§ **Exercise objective**
Put this sentence from the Anazapta film page into Spanish: "In the US the film was released as Black Plague."

- DVD cover
- Directed by: Alberto Sciamma
- Screenplay by: Harriet Sand Alberto Sciamma
- Produced by: Michael Cowan
- Starring: Jason Flemyng Lena Headey Christopher Fairbank Ian McNeice Jeff Nuttall
- Cinematography: Alastair Meux
- Edited by: George Akers
- Music by: Dan Jones
- Production companies: Beyond Films Enterprise Films Great British Films Spice Factory
- Release date: 26 July 2002 (Germany);
- Running time: 105 min (DVD cut)
- Country: United Kingdom
- Language: English

= Anazapta =

Anazapta is a 2002 British mystery thriller film directed by Alberto Sciamma and starring Jason Flemyng, Lena Headey, Christopher Fairbank, Ian McNeice, Jeff Nuttall. In the US the film was released as Black Plague.

==Plot==
The film is set in England in 1348. While the Hundred Years War rages on between England and France, a detachment of soldiers returns to the estate of the beautiful English noblewoman Lady Matilda (Lena Headey) with news that her husband, Sir Walter de Mellerby (Jon Finch), was captured and remains hostage in France.

§ **Supplied information**

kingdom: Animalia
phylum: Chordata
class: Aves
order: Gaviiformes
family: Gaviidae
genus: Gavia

§ **Exercise output**
En Estados Unidos, la película se estrenó como Black Plague.